I'm having trouble with evaluating geometric sequences that look like this:
$Cn\sum_{i=0}^{\log_3n} (5/3)^i$
where $n$ is the number of operations, and $Cn$ just represents $n$ times some constant $C$. I'm trying to get the big $O$ of this, but I'm not quite sure.

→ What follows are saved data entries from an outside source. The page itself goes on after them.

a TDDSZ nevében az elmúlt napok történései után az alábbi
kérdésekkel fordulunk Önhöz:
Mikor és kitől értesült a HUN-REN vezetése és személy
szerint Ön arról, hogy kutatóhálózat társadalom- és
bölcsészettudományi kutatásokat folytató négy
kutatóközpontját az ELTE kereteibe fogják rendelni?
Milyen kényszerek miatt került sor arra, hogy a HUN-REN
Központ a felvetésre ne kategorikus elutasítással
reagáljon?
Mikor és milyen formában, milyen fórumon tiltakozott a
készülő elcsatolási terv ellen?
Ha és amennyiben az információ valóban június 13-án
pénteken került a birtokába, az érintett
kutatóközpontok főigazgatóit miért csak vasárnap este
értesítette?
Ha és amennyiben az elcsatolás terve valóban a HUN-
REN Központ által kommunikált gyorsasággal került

Is it equal to $O(n^{log_35})$?
Also, if it was $(3/5)^i$ instead, would it just be $O(1)$?
Thanks!
We have \begin{align} T(n) &=Cn\sum_{i=0}^{\log_3n} (5/3)^i\\ &=Cn\frac{(5/3)^{1+\log_3(n)}-1}{5/3-1}\\ &=\frac 32Cn((5/3)^{1+\log_3(n)}-1)\\ &\sim\frac 52Cn\left(\frac 53\right)^{\log_3(n)}\\ &=\frac 52C5^{\log_3(n)}\\ &=\frac 52C5^{\log_5(n)/\log_5(3)}\\ &=\frac 52Cn^{1/\log_5(3)}\\ &=\frac 52Cn^{\log_5(5)/\log_5(3)}\\ &=\frac 52Cn^{\log_3(5)} \end{align} hence $T(n)\in O(n^{\log_3(5)})$, otherwise \begin{align} T(n) &=Cn\sum_{i=0}^{\log_3n} (3/5)^i\\ &\sim \frac 52Cn \end{align} hence $T(n)\in O(n)$.